Douglas Turnbull, head of Chinese Equities at Neptune Investment Management comments on the concern around China’s economic activity and how much we should judge China on its manufacturing data.

On Monday the Shanghai Composite Index temporarily shut amidst significant volatility, which saw the market down -6.9%. The short shutdown was triggered by new ‘circuit breakers’ intended to interrupt panic selling, the last round of which was brought about by Monday’s Manufacturing PMI release, which continued to show contraction.

Whilst the market has since stabilised, concerns about China’s economic activity and growth rate have dominated headlines since last summer: what is really happening in China and is the hard landing in evidence?

“Concerns around China’s economic activity and growth rate continue to spook global markets, prompted most recently by Monday’s Manufacturing PMI release which, although marginally improved month-on-month, missed market estimates and continued to show contraction.

The immediate reaction saw the domestic Chinese market plunge -6.9% and temporarily shut, a reaction that further amplified fears globally. However, it is important to remember that – unlike in most other major economies – this market is neither reflective of nor reflexive on the economy, given its predominantly retail and very narrow investor base.

As such, it is susceptible to violent moves in either direction. It is vital not to mistake this market’s signals for significance and likewise not to misread the underlying economic data. Indeed, we believe a closer examination of the real world data shows a story far more benign than the market’s worst fears; a path of gradual slowing growth which we believe will lead to a rebalanced and healthier economy, rather than a hard landing unfolding.”

Rebalancing growth

“This week’s data fits well into the continuation of these trends. Economic rebalancing, which will drive China’s growth and wealth creation through the next decades, has been borne out in the figures. Witness, whilst the (old economy) manufacturing PMIs have been contracting for some time now, the (new economy) service counterparts have held up well. Services have played a key role in supporting the overall growth level and are now almost 50% of the Chinese economy, as well as being responsible for almost 80% of GDP growth.”
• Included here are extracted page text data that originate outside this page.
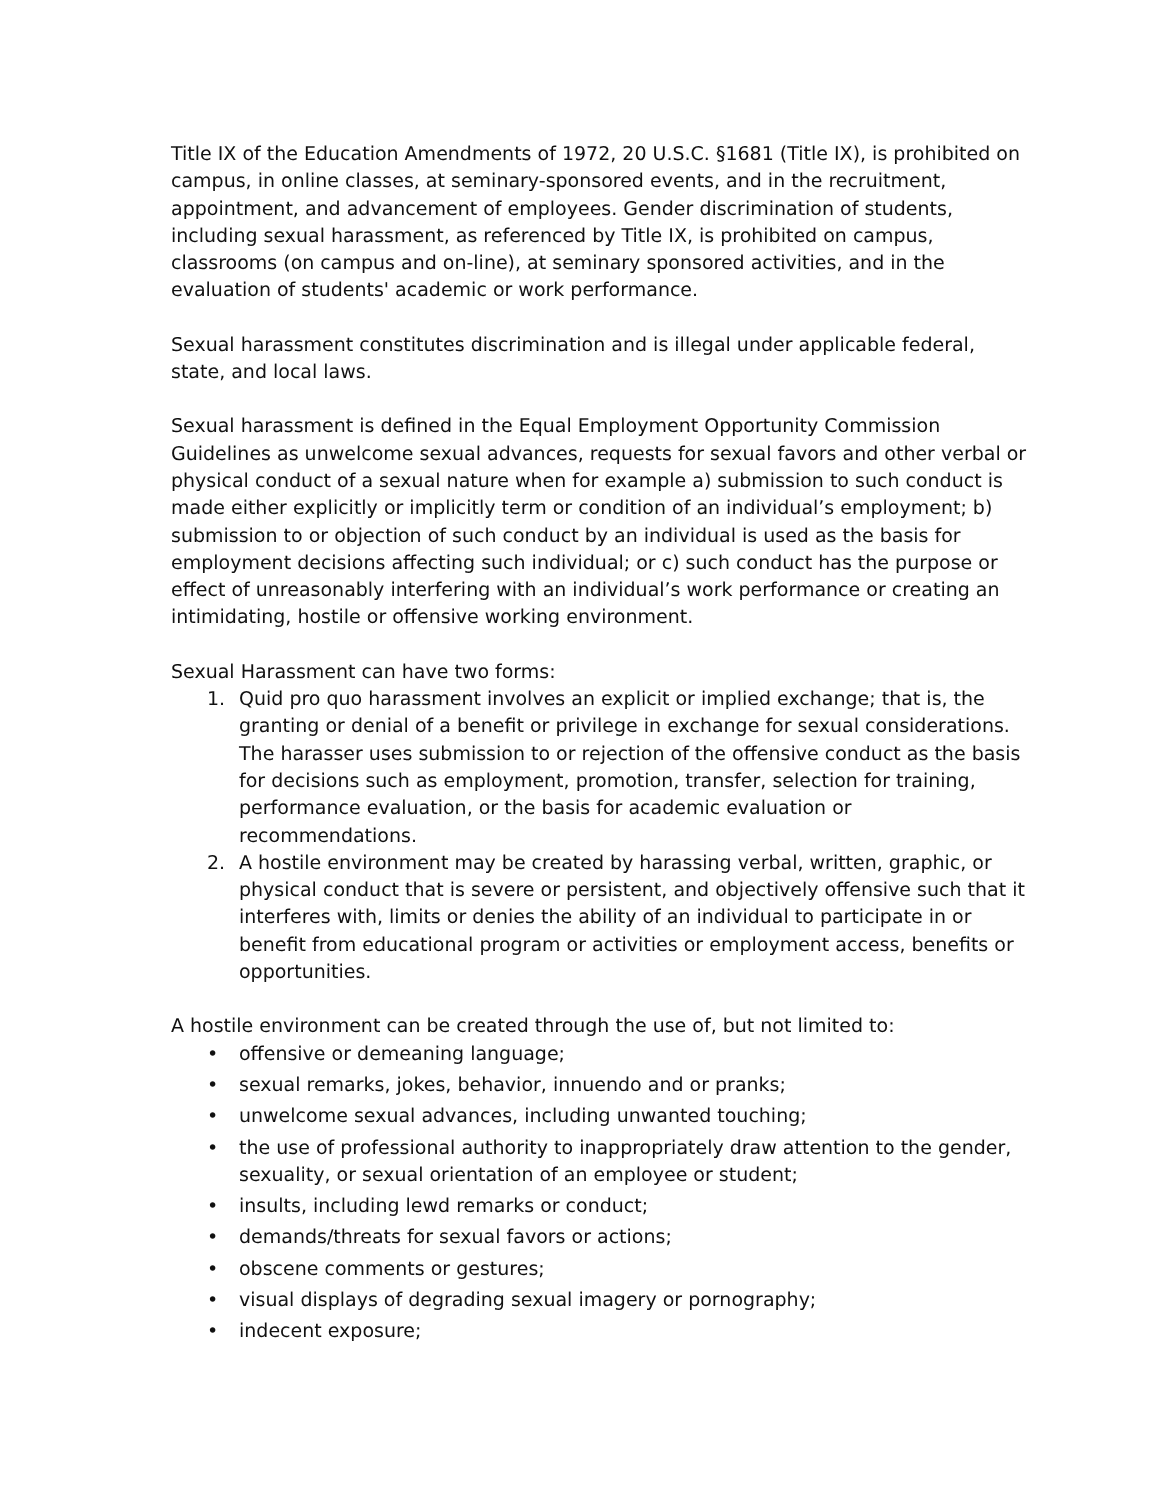Title IX of the Education Amendments of 1972, 20 U.S.C. §1681 (Title IX), is prohibited on campus, in online classes, at seminary-sponsored events, and in the recruitment, appointment, and advancement of employees. Gender discrimination of students, including sexual harassment, as referenced by Title IX, is prohibited on campus, classrooms (on campus and on-line), at seminary sponsored activities, and in the evaluation of students' academic or work performance.
Sexual harassment constitutes discrimination and is illegal under applicable federal, state, and local laws.
Sexual harassment is defined in the Equal Employment Opportunity Commission Guidelines as unwelcome sexual advances, requests for sexual favors and other verbal or physical conduct of a sexual nature when for example a) submission to such conduct is made either explicitly or implicitly term or condition of an individual’s employment; b) submission to or objection of such conduct by an individual is used as the basis for employment decisions affecting such individual; or c) such conduct has the purpose or effect of unreasonably interfering with an individual’s work performance or creating an intimidating, hostile or offensive working environment.
Sexual Harassment can have two forms:
1. Quid pro quo harassment involves an explicit or implied exchange; that is, the granting or denial of a benefit or privilege in exchange for sexual considerations. The harasser uses submission to or rejection of the offensive conduct as the basis for decisions such as employment, promotion, transfer, selection for training, performance evaluation, or the basis for academic evaluation or recommendations.
2. A hostile environment may be created by harassing verbal, written, graphic, or physical conduct that is severe or persistent, and objectively offensive such that it interferes with, limits or denies the ability of an individual to participate in or benefit from educational program or activities or employment access, benefits or opportunities.
A hostile environment can be created through the use of, but not limited to:
• offensive or demeaning language;
• sexual remarks, jokes, behavior, innuendo and or pranks;
• unwelcome sexual advances, including unwanted touching;
• the use of professional authority to inappropriately draw attention to the gender, sexuality, or sexual orientation of an employee or student;
• insults, including lewd remarks or conduct;
• demands/threats for sexual favors or actions;
• obscene comments or gestures;
• visual displays of degrading sexual imagery or pornography;
• indecent exposure;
Chinese PMIs (LHS) and year-on-year GDP growth (RHS)

neptune china 1

Source: Bloomberg & Neptune Research, January 2016.

“The same pattern is evidenced in the impact that primary, secondary and tertiary industries have on China’s overall economic growth profile, as demonstrated below.”

The contribution of tertiary industries is rising

neptune china 2.jpg

Source: Bloomberg & Neptune Research, January 2016.

A controlled shift

“Although overall growth has slowed, crucially, this decline has been controlled. It should be understood that the longer-term trend of slowing is inevitable, not least due to the law of large numbers but more importantly due to the process of economic rebalancing. Whilst the broad trend is indeed to a slower economy over time, the government stands willing and able to manage that decline with substantial fiscal and monetary firepower – as yet unused – at its disposal. Furthermore, China has a unique political economy which allows for pre-emptive action to see off potential crises, most crucially in the financial system.”

Micro outlook

“Further evidence of this shift within China’s economic base can be found at a slightly more micro level. Whereas fixed asset investment growth has been slowing very substantially over the last few years, due both to the aforementioned law of large numbers and concerns around previous investment having been too fast or inefficient, retail sales have continued to demonstrate great resiliency.”

Retail sales versus fixed asset investment

 neptune china 3

Source: Bloomberg & Neptune Research, January 2016.

 

Income growth remains strong

“This is the China – one of a continually evolving consumer benefiting from around 10% per annum real urban income growth; one of fiscal expansion and monetary accommodation; one ultimately of slower but better quality GDP growth – that Neptune sees. As such, our confidence in China’s systemic stability and growth environment allows us to continue to position our funds for good global growth, unencumbered by fears of an exogenous Chinese shock, albeit in a world of diminished incremental demand for commodities. This real world view also drives our high conviction positioning in companies benefiting from this dynamic vision of China’s future, both domestically and internationally, across our range of funds, such is the global reach and application of Neptune’s real world research process.”